* [WORK TO COMPLETE] What is the count of lines in the records that include "bottle"? Reply with that number alone.

* [INFORMATION GIVEN]
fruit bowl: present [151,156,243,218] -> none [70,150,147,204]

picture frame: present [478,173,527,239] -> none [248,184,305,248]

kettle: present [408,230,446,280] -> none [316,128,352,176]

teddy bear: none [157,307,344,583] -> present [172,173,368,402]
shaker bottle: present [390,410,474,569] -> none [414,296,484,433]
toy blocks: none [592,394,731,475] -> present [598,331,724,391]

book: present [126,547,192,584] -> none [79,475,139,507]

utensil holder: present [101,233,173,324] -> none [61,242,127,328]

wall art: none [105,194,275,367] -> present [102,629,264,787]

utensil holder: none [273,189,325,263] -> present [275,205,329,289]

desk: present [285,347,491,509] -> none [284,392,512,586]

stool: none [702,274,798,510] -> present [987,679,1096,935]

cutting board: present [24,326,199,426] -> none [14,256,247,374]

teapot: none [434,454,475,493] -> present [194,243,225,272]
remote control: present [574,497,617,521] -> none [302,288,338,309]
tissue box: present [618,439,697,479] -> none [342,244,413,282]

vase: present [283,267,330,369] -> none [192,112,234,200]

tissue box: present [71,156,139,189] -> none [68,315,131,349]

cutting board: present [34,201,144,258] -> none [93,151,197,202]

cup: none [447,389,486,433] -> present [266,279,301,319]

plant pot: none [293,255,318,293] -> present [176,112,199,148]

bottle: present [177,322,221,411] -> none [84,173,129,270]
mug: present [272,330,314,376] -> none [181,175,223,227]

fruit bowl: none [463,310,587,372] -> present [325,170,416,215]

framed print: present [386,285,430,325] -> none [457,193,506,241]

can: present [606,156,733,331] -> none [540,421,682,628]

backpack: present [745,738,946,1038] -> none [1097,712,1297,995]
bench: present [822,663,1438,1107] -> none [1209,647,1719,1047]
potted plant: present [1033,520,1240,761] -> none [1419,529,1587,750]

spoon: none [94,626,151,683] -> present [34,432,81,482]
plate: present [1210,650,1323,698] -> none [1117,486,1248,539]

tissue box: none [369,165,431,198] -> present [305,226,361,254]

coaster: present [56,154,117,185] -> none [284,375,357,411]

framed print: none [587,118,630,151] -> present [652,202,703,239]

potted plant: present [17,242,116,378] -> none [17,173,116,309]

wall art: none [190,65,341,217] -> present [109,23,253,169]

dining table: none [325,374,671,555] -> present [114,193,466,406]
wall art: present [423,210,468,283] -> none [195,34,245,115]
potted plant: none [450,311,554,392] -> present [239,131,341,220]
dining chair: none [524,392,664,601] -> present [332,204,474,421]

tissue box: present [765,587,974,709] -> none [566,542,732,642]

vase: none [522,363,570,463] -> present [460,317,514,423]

* [EXERCISE ANSWER] 2